Algorithms problem 1

Here is the code again, for reference:

01 Gnarly (a[1],..., a[n]:  array of integers) 
02     if (n = 1) return true
03     else if (n = 2)
04         if (a[1] = a[2]) return true
05         else return false 
06     else if (Gnarly(a[1],...,a[n-1]) and Gnarly(a[2],...,a[n])) return true 
07     else return false 

Solution

(a) All the values in the input array must be equal. The base cases (lines 02-05) check that that is true for very small arrays. If the array contains three or more elements, then verifying that all the elements are equal when you remove each of two different elements (line 06) forces all the elements to be equal in the whole array.

(b) Here is a recursive definition for the running time of Gnarly on an input of length n.

\( \begin{eqnarray*} T(1) &=& c \\ T(2) &=& d \\ T(n) &=& 2T(n-1) + p \end{eqnarray*} \)

(c) Gnarly takes \(\Theta(2^n)\) time. This recursive definition is basically the same as that for the Towers of Hanoi solver. That is, each node in the recursion tree contains the same value p, except for the leaf nodes which contain c or d. But there are \(O(2^n)\) nodes in the tree.

Comments

Yes, this is a really stupid way to determine if all elements are equal. The same answer can be returned in O(n) time.

Self-check

Does your recursive definition have a base case?

The three constants c, d, and p should be different (though obviously you could give them all sorts of different names). So this is technically wrong (though not everyone will mark it as an error):

\( \begin{eqnarray*} T(1) &=& T(2) = c \\ T(n) &=& 2T(n-1) + c \end{eqnarray*} \)

However, the only thing that really matters about these terms is that they don't depend on the input size n, i.e. that they are constant time. The conventional shorthand for this is O(1). So another reasonable way to write this definition would be:

\( \begin{eqnarray*} T(1) &=& O(1) \\ T(2) &=& O(1) \\ T(n) &=& 2T(n-1) + O(1) \end{eqnarray*} \)
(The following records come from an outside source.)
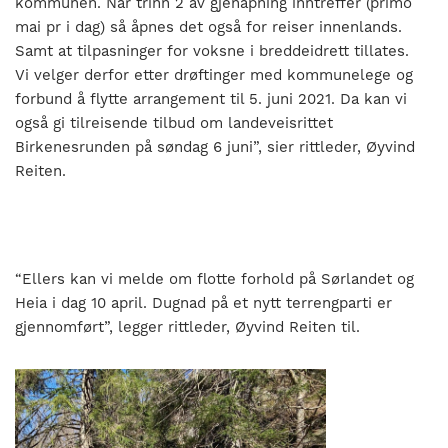
kommunen. Når trinn 2 av gjenåpning inntreffer (primo
mai pr i dag) så åpnes det også for reiser innenlands.
Samt at tilpasninger for voksne i breddeidrett tillates.
Vi velger derfor etter drøftinger med kommunelege og
forbund å flytte arrangement til 5. juni 2021. Da kan vi
også gi tilreisende tilbud om landeveisrittet
Birkenesrunden på søndag 6 juni”, sier rittleder, Øyvind
Reiten.
“Ellers kan vi melde om flotte forhold på Sørlandet og
Heia i dag 10 april. Dugnad på et nytt terrengparti er
gjennomført”, legger rittleder, Øyvind Reiten til.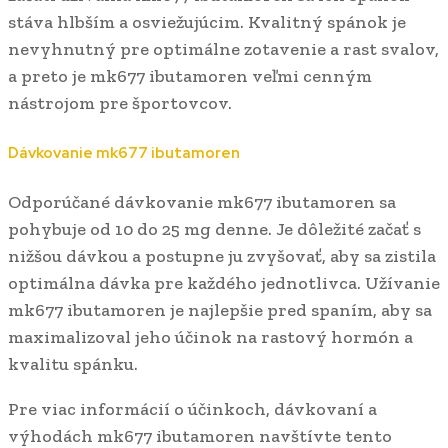
stáva hlbším a osviežujúcim. Kvalitný spánok je
nevyhnutný pre optimálne zotavenie a rast svalov,
a preto je mk677 ibutamoren veľmi cenným
nástrojom pre športovcov.
Dávkovanie mk677 ibutamoren
Odporúčané dávkovanie mk677 ibutamoren sa
pohybuje od 10 do 25 mg denne. Je dôležité začať s
nižšou dávkou a postupne ju zvyšovať, aby sa zistila
optimálna dávka pre každého jednotlivca. Užívanie
mk677 ibutamoren je najlepšie pred spaním, aby sa
maximalizoval jeho účinok na rastový hormón a
kvalitu spánku.
Pre viac informácií o účinkoch, dávkovaní a
výhodách mk677 ibutamoren navštívte tento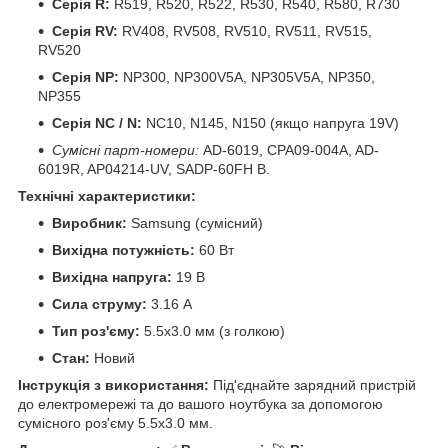
Серія R:
R519, R520, R522, R530, R540, R580, R730
Серія RV:
RV408, RV508, RV510, RV511, RV515,
RV520
Серія NP:
NP300, NP300V5A, NP305V5A, NP350,
NP355
Серія NC / N:
NC10, N145, N150 (якщо напруга 19V)
Сумісні парт-номери:
AD-6019, CPA09-004A, AD-
6019R, AP04214-UV, SADP-60FH B.
Технічні характеристики:
Виробник:
Samsung (сумісний)
Вихідна потужність:
60 Вт
Вихідна напруга:
19 В
Сила струму:
3.16 А
Тип роз'єму:
5.5x3.0 мм (з голкою)
Стан:
Новий
Інструкція з використання:
Під'єднайте зарядний пристрій
до електромережі та до вашого ноутбука за допомогою
сумісного роз'єму 5.5x3.0 мм.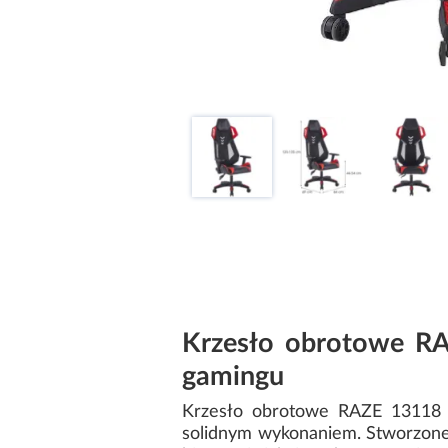
Krzesło obrotowe RA
gamingu
Krzesło obrotowe RAZE 13118 c
solidnym wykonaniem. Stworzone 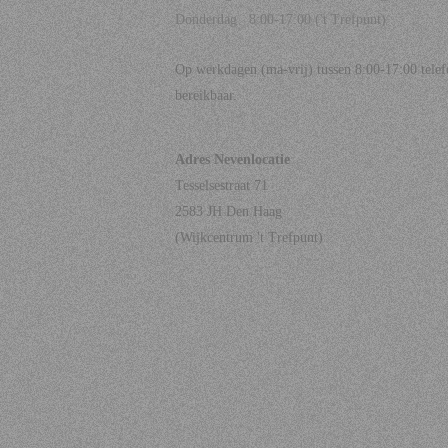
Donderdag 8:00-17:00 ('t Trefpunt)
Op werkdagen (ma-vrij) tussen 8:00-17:00 telef
bereikbaar.
Adres Nevenlocatie
Tesselsestraat 71
2583 JH Den Haag
(Wijkcentrum 't Trefpunt)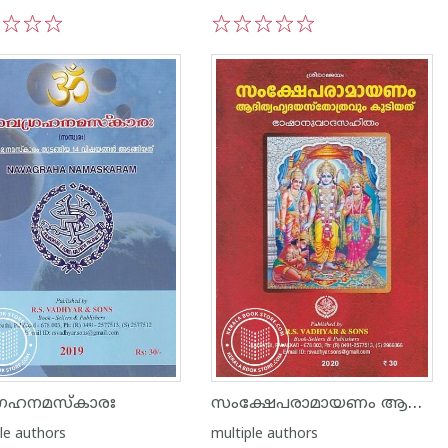
3
4
5
1
2
3
4
5
സംക്ഷേപരാമായണം ആദിത്യഹൃദയസ്തോത്രവും കൂടിയത്
്രഹനമസ്കാരഃ
le authors
multiple authors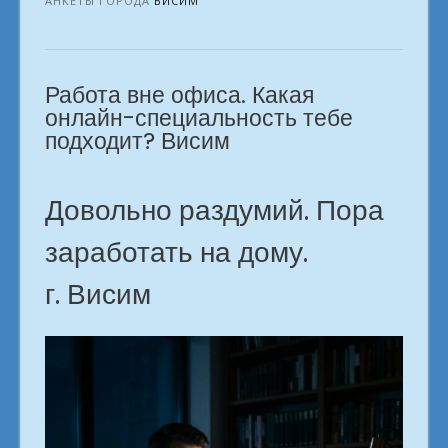
ноутбуком:
АНКЕТЫ ГОРОДА
ВИСИМ
заработок
без
офиса.
Работа вне офиса. Какая
город
Висим»
онлайн-специальность тебе
подходит? Висим
Довольно раздумий. Пора
заработать на дому.
г. Висим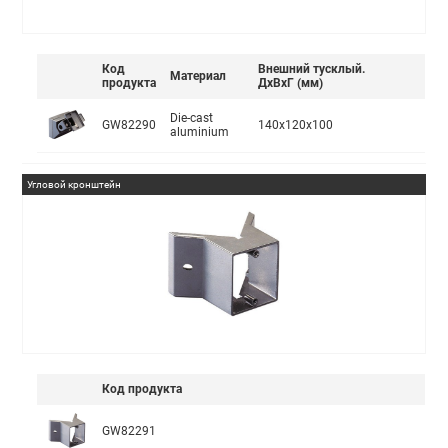
Код
Внешний тусклый.
Материал
продукта
ДxВxГ (мм)
Die-cast
GW82290
140x120x100
aluminium
Угловой кронштейн
Код продукта
GW82291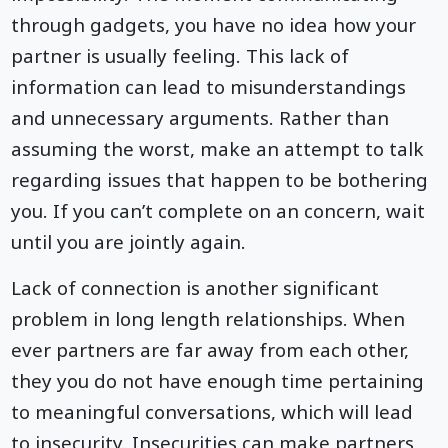
through gadgets, you have no idea how your
partner is usually feeling. This lack of
information can lead to misunderstandings
and unnecessary arguments. Rather than
assuming the worst, make an attempt to talk
regarding issues that happen to be bothering
you. If you can’t complete on an concern, wait
until you are jointly again.
Lack of connection is another significant
problem in long length relationships. When
ever partners are far away from each other,
they you do not have enough time pertaining
to meaningful conversations, which will lead
to insecurity. Insecurities can make partners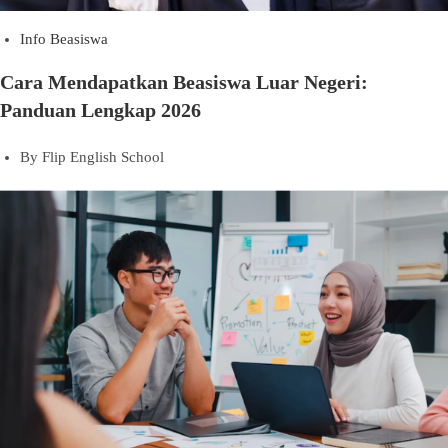
Info Beasiswa
Cara Mendapatkan Beasiswa Luar Negeri:
Panduan Lengkap 2026
By
Flip English School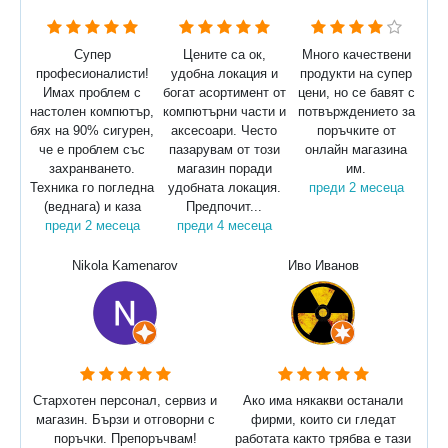
Супер
Цените са ок,
Много качествени
професионалисти!
удобна локация и
продукти на супер
Имах проблем с
богат асортимент от
цени, но се бавят с
настолен компютър,
компютърни части и
потвърждението за
бях на 90% сигурен,
аксесоари. Често
поръчките от
че е проблем със
пазарувам от този
онлайн магазина
захранването.
магазин поради
им.
Техника го погледна
удобната локация.
преди 2 месеца
(веднага) и каза
Предпочит...
преди 2 месеца
преди 4 месеца
Nikola Kamenarov
Иво Иванов
Стархотен персонал, сервиз и
Ако има някакви останали
магазин. Бързи и отговорни с
фирми, които си гледат
поръчки. Препоръчвам!
работата както трябва е тази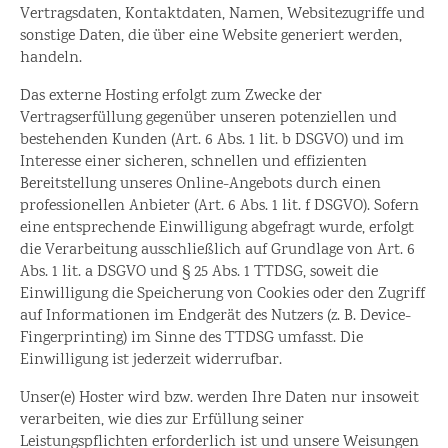
Vertragsdaten, Kontaktdaten, Namen, Websitezugriffe und
sonstige Daten, die über eine Website generiert werden,
handeln.
Das externe Hosting erfolgt zum Zwecke der
Vertragserfüllung gegenüber unseren potenziellen und
bestehenden Kunden (Art. 6 Abs. 1 lit. b DSGVO) und im
Interesse einer sicheren, schnellen und effizienten
Bereitstellung unseres Online-Angebots durch einen
professionellen Anbieter (Art. 6 Abs. 1 lit. f DSGVO). Sofern
eine entsprechende Einwilligung abgefragt wurde, erfolgt
die Verarbeitung ausschließlich auf Grundlage von Art. 6
Abs. 1 lit. a DSGVO und § 25 Abs. 1 TTDSG, soweit die
Einwilligung die Speicherung von Cookies oder den Zugriff
auf Informationen im Endgerät des Nutzers (z. B. Device-
Fingerprinting) im Sinne des TTDSG umfasst. Die
Einwilligung ist jederzeit widerrufbar.
Unser(e) Hoster wird bzw. werden Ihre Daten nur insoweit
verarbeiten, wie dies zur Erfüllung seiner
Leistungspflichten erforderlich ist und unsere Weisungen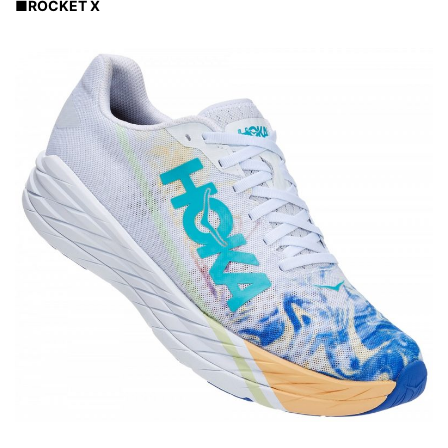
■
ROCKET X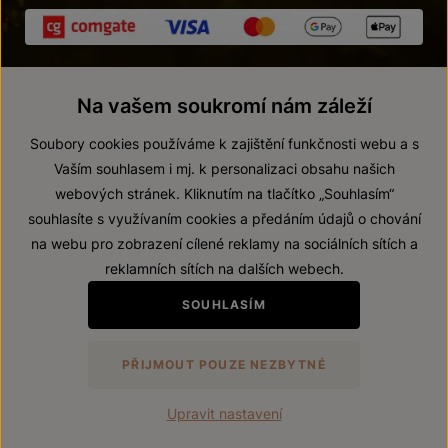
Na vašem soukromí nám záleží
Soubory cookies používáme k zajištění funkčnosti webu a s
Vaším souhlasem i mj. k personalizaci obsahu našich
webových stránek. Kliknutím na tlačítko „Souhlasím“
© 2026 ZNOVÍN ZNOJMO, a. s.
souhlasíte s využívaním cookies a předáním údajů o chování
Vnitřní oznamovací systém (whistleblowing)
na webu pro zobrazení cílené reklamy na sociálních sítích a
Prohlášení o přístupnosti
reklamních sítích na dalších webech.
Upravit nastavení
SOUHLASÍM
Zákaz prodeje alkoholických nápojů osobám mladším 18 let.
PŘIJMOUT POUZE NEZBYTNÉ
Vytvořil
webProgress
Upravit nastavení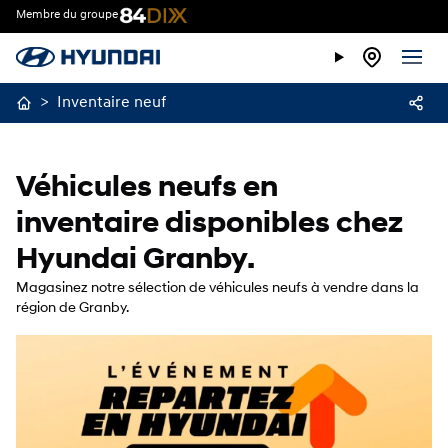
Membre du groupe
>
Inventaire neuf
Véhicules neufs en
inventaire disponibles chez
Hyundai Granby.
Magasinez notre sélection de véhicules neufs à vendre dans la
région de Granby.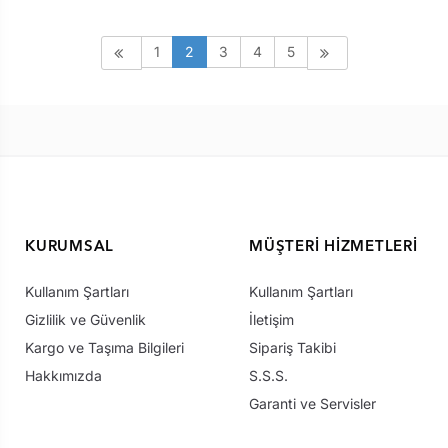
1
2
3
4
5
KURUMSAL
MÜŞTERI HIZMETLERI
Kullanım Şartları
Kullanım Şartları
Gizlilik ve Güvenlik
İletişim
Kargo ve Taşıma Bilgileri
Sipariş Takibi
Hakkımızda
S.S.S.
Garanti ve Servisler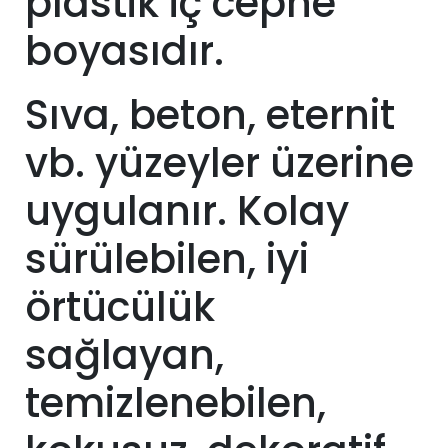
plastik iç cephe
boyasıdır.
Sıva, beton, eternit
vb. yüzeyler üzerine
uygulanır. Kolay
sürülebilen, iyi
örtücülük
sağlayan,
temizlenebilen,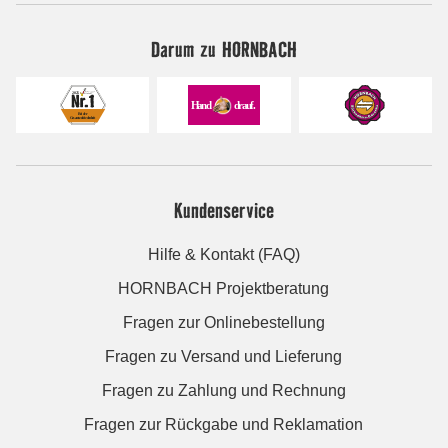
Darum zu HORNBACH
Kundenservice
Hilfe & Kontakt (FAQ)
HORNBACH Projektberatung
Fragen zur Onlinebestellung
Fragen zu Versand und Lieferung
Fragen zu Zahlung und Rechnung
Fragen zur Rückgabe und Reklamation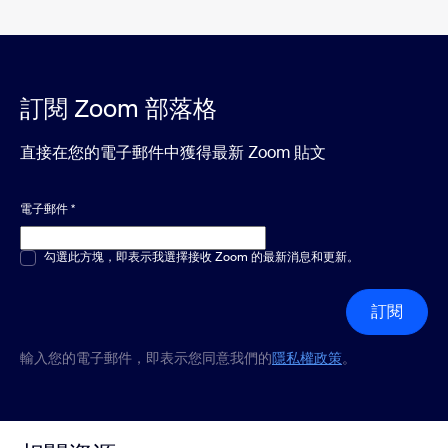
訂閱 Zoom 部落格
直接在您的電子郵件中獲得最新 Zoom 貼文
電子郵件
*
多選或單選
勾選此方塊，即表示我選擇接收 Zoom 的最新消息和更新。
*
訂閱
輸入您的電子郵件，即表示您同意我們的
隱私權政策
。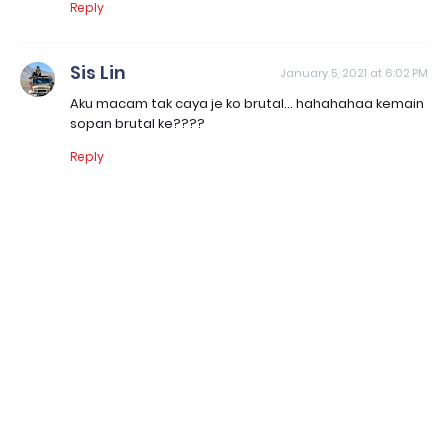
Reply
Sis Lin
January 5, 2021 at 6:02 PM
Aku macam tak caya je ko brutal... hahahahaa kemain
sopan brutal ke????
Reply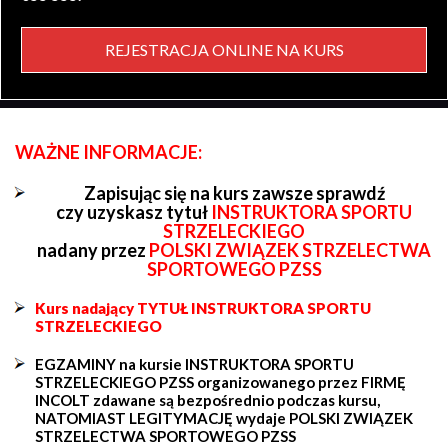
REJESTRACJA ONLINE NA KURS
WAŻNE INFORMACJE:
Zapisując się na kurs zawsze sprawdź
czy uzyskasz tytuł
INSTRUKTORA SPORTU
STRZELECKIEGO
nadany przez
POLSKI ZWIĄZEK STRZELECTWA
SPORTOWEGO PZSS
Kurs nadający TYTUŁ INSTRUKTORA SPORTU
STRZELECKIEGO
EGZAMINY na kursie INSTRUKTORA SPORTU
STRZELECKIEGO PZSS organizowanego przez FIRMĘ
INCOLT zdawane są bezpośrednio podczas kursu,
NATOMIAST LEGITYMACJĘ wydaje POLSKI ZWIĄZEK
STRZELECTWA SPORTOWEGO PZSS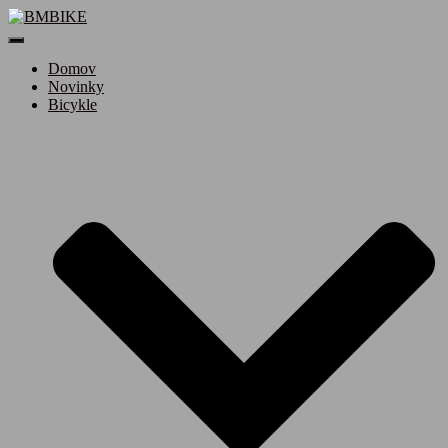
Toggle
Navigation
Domov
Novinky
Bicykle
There's a variety of reasonable ways to justify the conclusion that it's \(O(2^n)\). Appealing to an isomorphic standard example (as above) is helpful to the reader but this works only if they are already familiar with that example. The above solution gave a very quick sketch of the recursion tree. You could supply a more careful recursion tree analysis or unroll the definition, especially when writing for a very picky audience.